‘Ariki mau (King of Easter Island)
- Reign: January 1864 – October 1867
- Predecessor: Tepito
- Successor: None
- Born: c. 1853–1855 Easter Island
- Died: October 1867 (aged 12–14) Easter Island
- Religion: Roman Catholicism

= Kerekorio Manu Rangi =

'Ariki mau (King of Easter Island)

Kerekorio Manu Rangi (c. 1853–1855 – October 1867), also known as Rokoroko He Tau and by his baptismal name Gregorio (Kerekorio), was the last undisputed ‘ariki mau, or King of Easter Island. He died as a child and left no heir, which ended the ‘ariki mau dynasty.

==Biography==
Manu Rangi was born on Easter Island between c. 1853 and c. 1855, a member of the Rapa Nui people. He was from the royal lineage of the ‘ariki mau (King of Easter Island), which, according to Polynesian belief, "went back to the gods themselves." According to Alfred Metraux, he was the grandson of Ngaꞌara and likely the son of ‘ariki mau Tepito, as well as a cousin of a previous king, Maurata; however, in Steven Roger Fischer's book Island at the End of the World, he listed Manu Rangi as a son of Maurata. His name, Manu Rangi, meant "Heavenly Bird," and he was also known by the name Rokoroko He Tau.

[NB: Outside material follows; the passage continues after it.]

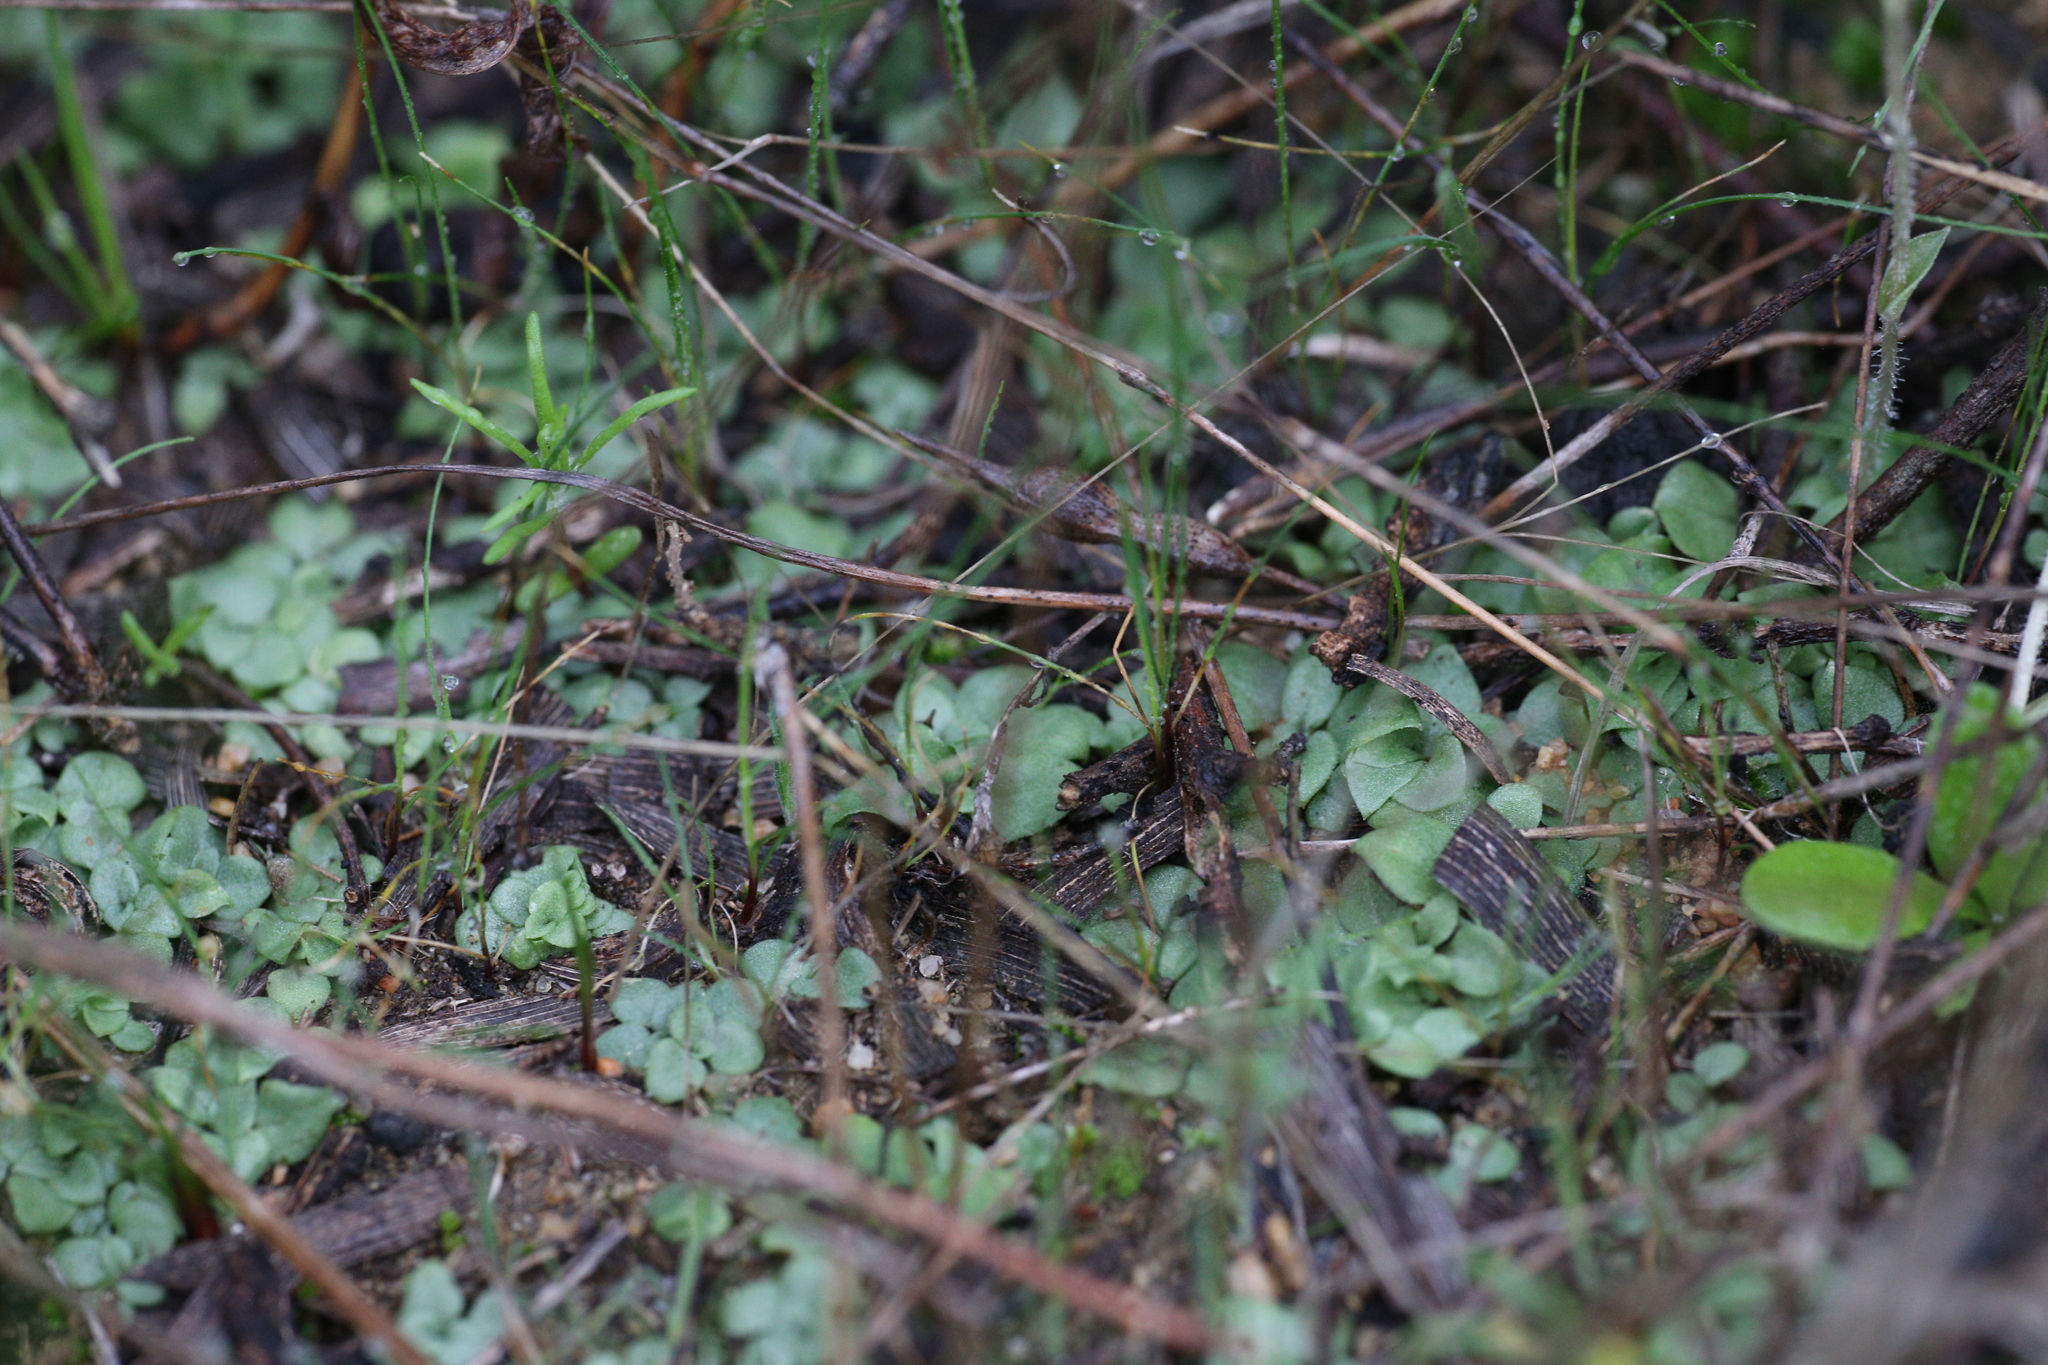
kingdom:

As a young boy, Manu Rangi was the atariki, the heir apparent to the kingship of Easter Island. During his life, the island's population was decimated by slave raids and disease, and in late December 1862, sailors on the Peruvian ship Cora kidnapped several people from Easter Island including Manu Rangi. He was about eight years old at the time. After the ship raided Easter Island, it sailed to Rapa in the Austral Islands to take more "immigrants." Those in Rapa took over the boat and sailed to Tahiti. The Easter Islanders and the Rapans discussed with each other and compared geographical notes, leading to the discovery that Rapa ("Extremity") in the Australs was less remote than Rapa – Easter Island, which led to the Austral island being renamed Rapa ‘Iti ("Lesser Extremity") while Easter Island became Rapa Nui ("Greater Extremity"). Manu Rangi and his fellow islanders were able to return to Easter Island and arrived in January 1864, with him becoming the new ‘ariki mau upon arrival. Manu Rangi, as ‘ariki mau, declared the change of the name to Rapa Nui.

Still a child, Manu Rangi became the ‘ariki mau at a time when the position was increasingly losing authority. He was recognized by islanders as the chief, but he held little political authority. One missionary on the island noted that "One still has for him a certain respect, one still brings him the firstfruits of yams, but he in no way intervenes in island affairs. The power is always usurped by several usurpers each more audacious, more wicked, than the other, who succeed one another each year, tyrannizing the population, aggravating its misery and accelerating its complete dissolution."

Missionary Hippolyte Roussel called Manu Rangi the "little chief" ("le petit chef"). As ‘ariki mau, Manu Rangi was considered tapu (sacred); Roussel noted that "[Those who were ‘ariki mau] were obliged to let their hair grow without ever allowing the mata (cutting stone) to pass through it. I remember well that when I arrived on Easter island the young [Manu Rangi] was introduced to me as being the only real chief; he was also the one who wore the hair long. When for cleanliness sake I asked one of the Mangarevans who was with me to cut his hair, the child opposed it firmly and yielded only through force or fear. The anger was so general that the hairdresser was on the point of being stoned when he achieved his work."

By the time Manu Rangi was about 12, he was noted by missionaries on the island for his "distinguished ... intelligence and his excellent dispositions." Around that time, he became a catechumen in the Catholic Church, and he was later baptized, being one of the first Rapa Nui people to do so. He was given the baptismal name Kerekorio (Grégoire or Gregorio). However, in October 1867, Easter Island was devastated by tuberculosis and Manu Rangi was among the deceased. Aged between 12 and 14 at the time of his death, he left no heir, which ended the ancient dynasty of the ‘ariki mau. His death was reported to be "equally regretted
by the missionaries and his subjects."